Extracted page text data
::::

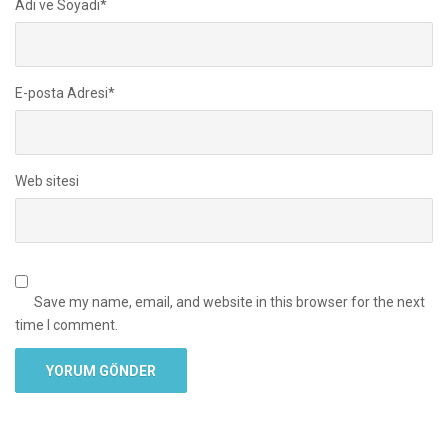
Adı ve Soyadı
*
E-posta Adresi
*
Web sitesi
Save my name, email, and website in this browser for the next
time I comment.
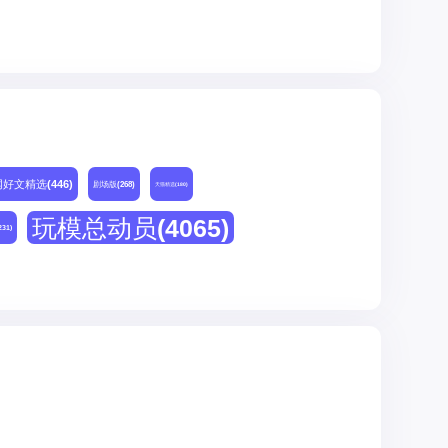
网好文精选
(446)
剧场版
(268)
天猫精选
(180)
玩模总动员
(4065)
231)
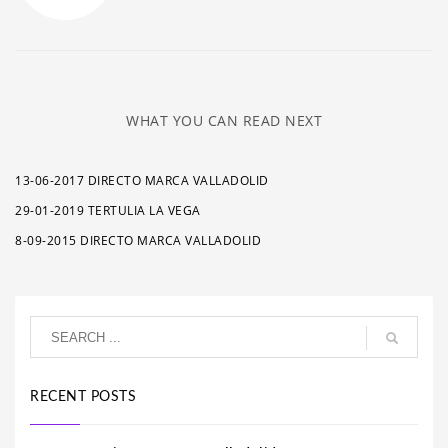
WHAT YOU CAN READ NEXT
13-06-2017 DIRECTO MARCA VALLADOLID
29-01-2019 TERTULIA LA VEGA
8-09-2015 DIRECTO MARCA VALLADOLID
RECENT POSTS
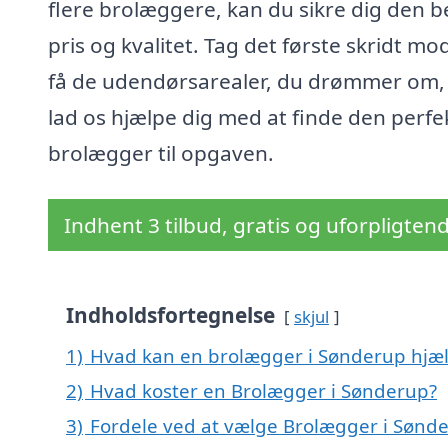
flere brolæggere, kan du sikre dig den b
pris og kvalitet. Tag det første skridt mo
få de udendørsarealer, du drømmer om,
lad os hjælpe dig med at finde den perfe
brolægger til opgaven.
Indhent 3 tilbud, gratis og uforpligten
Indholdsfortegnelse
skjul
1)
Hvad kan en brolægger i Sønderup hjæ
2)
Hvad koster en Brolægger i Sønderup?
3)
Fordele ved at vælge Brolægger i Sønd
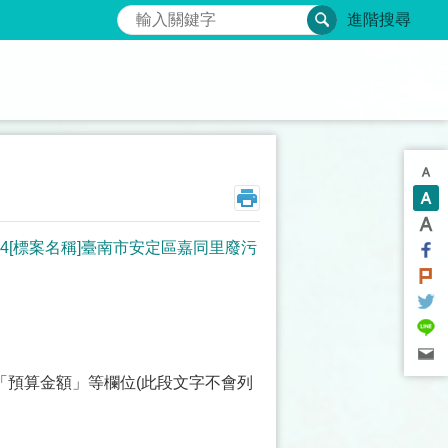
搜尋
進階搜尋
4C4[標案名稱]臺南市安定區嘉同里廢污
「預算金額」等欄位(此段文字不會列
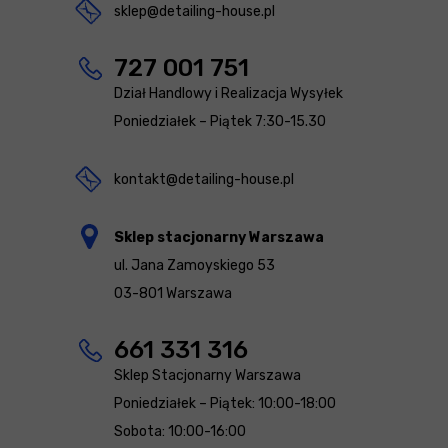
sklep@detailing-house.pl
727 001 751
Dział Handlowy i Realizacja Wysyłek
Poniedziałek – Piątek 7:30-15.30
kontakt@detailing-house.pl
Sklep stacjonarny Warszawa
ul. Jana Zamoyskiego 53
03-801 Warszawa
661 331 316
Sklep Stacjonarny Warszawa
Poniedziałek – Piątek: 10:00-18:00
Sobota: 10:00-16:00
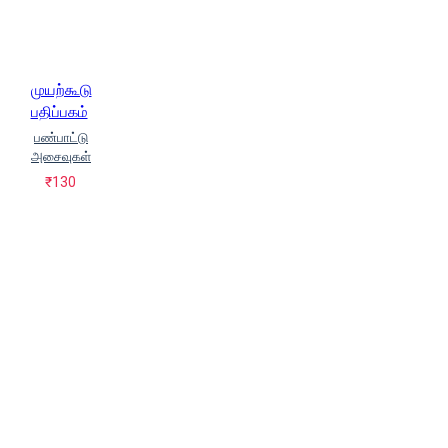
முயற்கூடு
பதிப்பகம்
பண்பாட்டு
அசைவுகள்
₹130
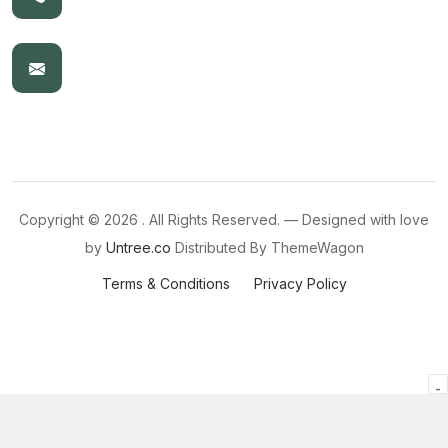
Copyright ©
2026 . All Rights Reserved. — Designed with love
by
Untree.co
Distributed By
ThemeWagon
Terms & Conditions
Privacy Policy
-
-
-
-
-
-
-
-
-
-
-
-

::::

# What is expected
The records above must be output exactly, except for their pictures.

# Result of this exercise
Adı ve Soyadı
*
E-posta Adresi
*
Web sitesi
Save my name, email, and website in this browser for the next
time I comment.
网好文精选
(446)
剧场版
(268)
天猫精选
(180)
玩模总动员
(4065)
231)
WHAT YOU CAN READ NEXT
13-06-2017 DIRECTO MARCA VALLADOLID
29-01-2019 TERTULIA LA VEGA
8-09-2015 DIRECTO MARCA VALLADOLID
RECENT POSTS
flere brolæggere, kan du sikre dig den b
pris og kvalitet. Tag det første skridt mo
få de udendørsarealer, du drømmer om,
lad os hjælpe dig med at finde den perfe
brolægger til opgaven.
Indhent 3 tilbud, gratis og uforpligten
Indholdsfortegnelse
skjul
1)
Hvad kan en brolægger i Sønderup hjæ
2)
Hvad koster en Brolægger i Sønderup?
3)
Fordele ved at vælge Brolægger i Sønd
搜尋
進階搜尋
4C4[標案名稱]臺南市安定區嘉同里廢污
「預算金額」等欄位(此段文字不會列
sklep@detailing-house.pl
727 001 751
Dział Handlowy i Realizacja Wysyłek
Poniedziałek – Piątek 7:30-15.30
kontakt@detailing-house.pl
Sklep stacjonarny Warszawa
ul. Jana Zamoyskiego 53
03-801 Warszawa
661 331 316
Sklep Stacjonarny Warszawa
Poniedziałek – Piątek: 10:00-18:00
Sobota: 10:00-16:00
முயற்கூடு
பதிப்பகம்
பண்பாட்டு
அசைவுகள்
₹130
Copyright ©
2026 . All Rights Reserved. — Designed with love
by
Untree.co
Distributed By
ThemeWagon
Terms & Conditions
Privacy Policy
-
-
-
-
-
-
-
-
-
-
-
-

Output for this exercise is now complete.